____ Text shown

There are several algorithms for doing topic modeling. The most popular ones include

LDA – Latent Dirichlet Allocation – The one we’ll be focusing in this tutorial. Its foundations are Probabilistic Graphical Models

LSA or LSI – Latent Semantic Analysis or Latent Semantic Indexing – Uses Singular Value Decomposition (SVD) on the Document-Term Matrix. Based on Linear Algebra

NMF – Non-Negative Matrix Factorization – Based on Linear Algebra

# Using Gensim for Topic Modeling

In [417]:
import re
from glob import glob
from gensim import models, corpora, similarities
from nltk.corpus import stopwords
from nltk import sent_tokenize, word_tokenize, pos_tag
from sklearn.feature_extraction.stop_words import ENGLISH_STOP_WORDS as stop_words

In [433]:
NUM_TOPICS = 2
STOPWORDS = set(stopwords.words('english')) | stop_words

In [422]:
def load_files_from_disk(data_dir):
    text_data_list = []
    file_list = glob(pathname=data_dir + '/*txt')
    for file in file_list: 
        with open(file, "r") as f:
            text_data_list.append(f.read())
    return text_data_list

In [420]:
def clean_text(text):
    tokenized_text = word_tokenize(text.lower())
    cleaned_text = [t for t in tokenized_text if t not in STOPWORDS and re.match('[a-zA-Z\-][a-zA-Z\-]{2,}', t)]
    return cleaned_text

In [423]:
article_data = load_files_from_disk('impeachment_data/')
len(article_data)

2

In [424]:
# For gensim we need to tokenize the data and filter out stopwords
tokenized_data = []
for text in article_data:
    tokenized_data.append(clean_text(text))

In [425]:
# Build a Gensim Dictionary - assocation word to numeric id
dictionary = corpora.Dictionary(tokenized_data)
# for k,v in dictionary.items():
#     print((k, v))

In [426]:
# Transform the collection of texts to a numerical form
corpus = [dictionary.doc2bow(text) for text in tokenized_data]

In [427]:
# Build the LDA model
lda_model = models.LdaModel(corpus=corpus, num_topics=NUM_TOPICS, id2word=dictionary)

#Build the LSI model
lsi_model = models.LsiModel(corpus=corpus, num_topics=NUM_TOPICS, id2word=dictionary)

In [435]:
print("=" * 115)
print("LDA Model:")
for idx in range(NUM_TOPICS):
    print("Topic #%s:"%idx, lda_model.print_topic(idx,5))
print("=" * 115)
print("LSI Model:")
for idx in range(NUM_TOPICS):
    print("Topic #%s:"%idx, lsi_model.print_topic(idx,5))
print("=" * 115)

LDA Model:
Topic #0: 0.034*"president" + 0.018*"house" + 0.016*"trump" + 0.013*"ambassador" + 0.011*"ukraine"
Topic #1: 0.025*"president" + 0.017*"house" + 0.016*"ambassador" + 0.013*"committee" + 0.012*"ukraine"
LSI Model:
Topic #0: 0.582*"president" + 0.295*"house" + 0.269*"ambassador" + 0.225*"trump" + 0.193*"ukraine"
Topic #1: -0.543*"president" + 0.286*"committee" + 0.246*"dep" + 0.232*"house" + 0.185*"chairman"


In [444]:
t = """
The report puts Trump personal lawyer Rudy Giuliani at the center of a scheme to force out the U.S. ambassador to Ukraine and pressure that country’s government to investigate Joe Biden’s family and a conspiracy theory that Ukraine interfered in the 2016 U.S. election.

________
____ Entries shown

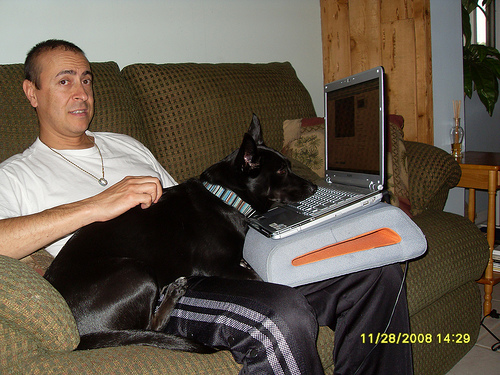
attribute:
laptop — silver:
[291, 61, 395, 212]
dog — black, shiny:
[1, 120, 318, 327]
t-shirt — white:
[2, 131, 180, 258]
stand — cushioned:
[220, 194, 434, 286]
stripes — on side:
[148, 285, 303, 373]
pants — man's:
[137, 232, 419, 372]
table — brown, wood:
[456, 149, 498, 319]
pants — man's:
[158, 263, 415, 373]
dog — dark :
[40, 118, 330, 353]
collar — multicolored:
[203, 179, 256, 221]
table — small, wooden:
[459, 150, 497, 227]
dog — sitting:
[27, 108, 324, 361]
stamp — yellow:
[361, 331, 474, 345]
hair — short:
[15, 33, 89, 81]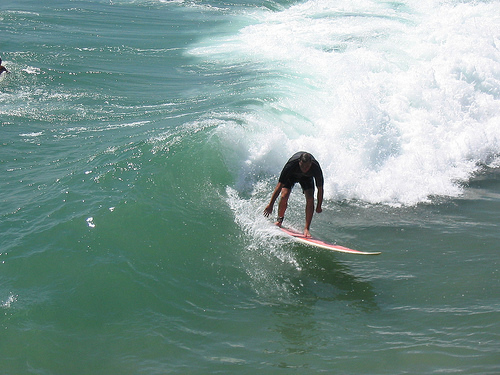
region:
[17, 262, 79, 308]
Small ripples in the water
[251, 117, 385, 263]
Man on a red surfboard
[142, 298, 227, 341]
Small ripples in the water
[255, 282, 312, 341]
Small ripples in the water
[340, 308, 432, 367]
Small ripples in the water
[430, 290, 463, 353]
Small ripples in the water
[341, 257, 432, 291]
Small ripples in the water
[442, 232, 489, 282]
Small ripples in the water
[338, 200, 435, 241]
Small ripples in the water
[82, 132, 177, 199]
Small ripples in the water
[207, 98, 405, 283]
a surfer riding a wave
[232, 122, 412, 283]
a man who is surfing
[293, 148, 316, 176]
the head of a surfer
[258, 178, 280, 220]
the arm of a surfer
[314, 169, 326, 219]
the arm of a surfer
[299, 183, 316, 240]
the leg of a surfer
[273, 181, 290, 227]
the leg of a surfer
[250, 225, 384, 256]
the surfboard of a surfer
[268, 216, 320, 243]
the feet of the surfer on the board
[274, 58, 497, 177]
the waves crashing behind the surfer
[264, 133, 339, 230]
this is is a person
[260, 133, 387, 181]
this is a wave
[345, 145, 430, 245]
this is a wave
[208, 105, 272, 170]
this is a wave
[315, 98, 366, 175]
this is a wave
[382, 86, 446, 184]
this is a wave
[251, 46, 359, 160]
this is a wave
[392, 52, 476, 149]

________

_Exercises_:
1. In the topic modeling tutorial, what technique does LSA apply to the Document-Term Matrix?
2. Print the portion of the topic modeling tutorial from "cleaned_text = [t" to "article_data = load_files_from_disk('impeachment_data/')".
The material has no connection to the text.

_Responses for each task_:
1. Singular Value Decomposition (SVD).

2.
cleaned_text = [t for t in tokenized_text if t not in STOPWORDS and re.match('[a-zA-Z\-][a-zA-Z\-]{2,}', t)]
    return cleaned_text

In [423]:
article_data = load_files_from_disk('impeachment_data/')